_INSTRUCTIONS TO FOLLOW_
Among the entries below, copy every line that carries the word "Services".

_Stored data entries_
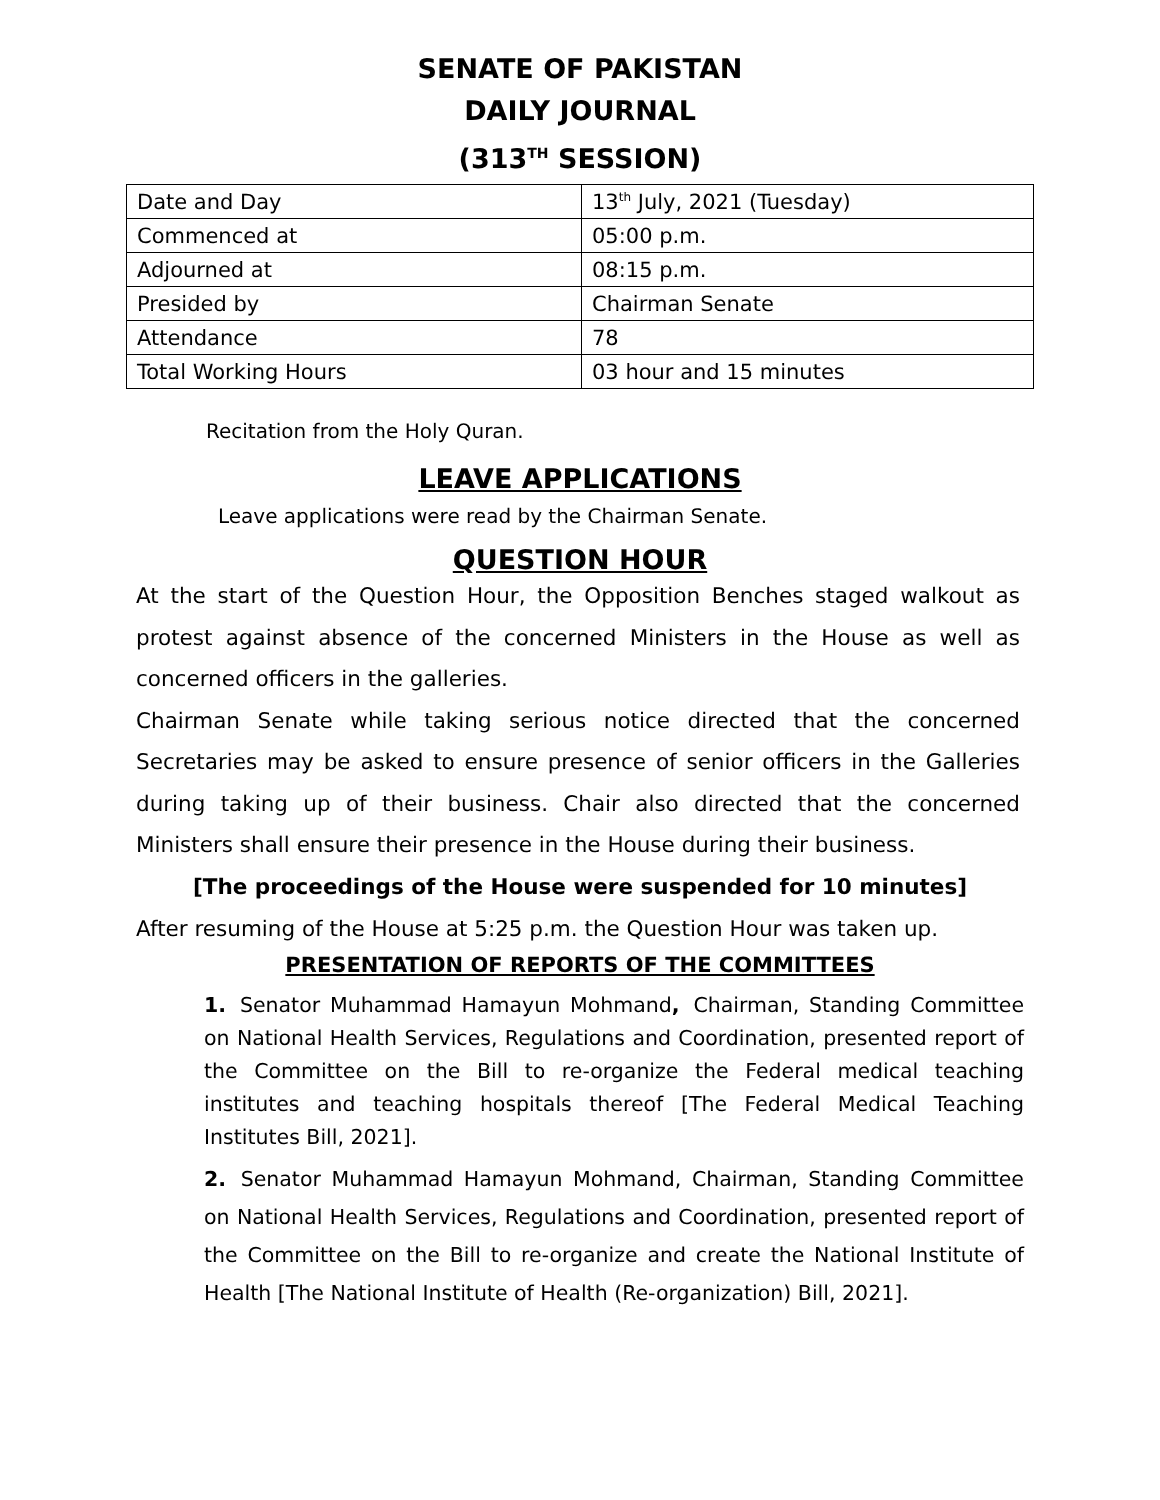SENATE OF PAKISTAN
DAILY JOURNAL
(313<sup>TH</sup> SESSION)
| Date and Day | 13<sup>th</sup> July, 2021 (Tuesday) |
| Commenced at | 05:00 p.m. |
| Adjourned at | 08:15 p.m. |
| Presided by | Chairman Senate |
| Attendance | 78 |
| Total Working Hours | 03 hour and 15 minutes |
Recitation from the Holy Quran.
LEAVE APPLICATIONS
Leave applications were read by the Chairman Senate.
QUESTION HOUR
At the start of the Question Hour, the Opposition Benches staged walkout as protest against absence of the concerned Ministers in the House as well as concerned officers in the galleries.
Chairman Senate while taking serious notice directed that the concerned Secretaries may be asked to ensure presence of senior officers in the Galleries during taking up of their business. Chair also directed that the concerned Ministers shall ensure their presence in the House during their business.
[The proceedings of the House were suspended for 10 minutes]
After resuming of the House at 5:25 p.m. the Question Hour was taken up.
PRESENTATION OF REPORTS OF THE COMMITTEES
1. Senator Muhammad Hamayun Mohmand, Chairman, Standing Committee on National Health Services, Regulations and Coordination, presented report of the Committee on the Bill to re-organize the Federal medical teaching institutes and teaching hospitals thereof [The Federal Medical Teaching Institutes Bill, 2021].
2. Senator Muhammad Hamayun Mohmand, Chairman, Standing Committee on National Health Services, Regulations and Coordination, presented report of the Committee on the Bill to re-organize and create the National Institute of Health [The National Institute of Health (Re-organization) Bill, 2021].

_WRITTEN SOLUTION_
1. Senator Muhammad Hamayun Mohmand, Chairman, Standing Committee on National Health Services, Regulations and Coordination, presented report of the Committee on the Bill to re-organize the Federal medical teaching institutes and teaching hospitals thereof [The Federal Medical Teaching Institutes Bill, 2021].
2. Senator Muhammad Hamayun Mohmand, Chairman, Standing Committee on National Health Services, Regulations and Coordination, presented report of the Committee on the Bill to re-organize and create the National Institute of Health [The National Institute of Health (Re-organization) Bill, 2021].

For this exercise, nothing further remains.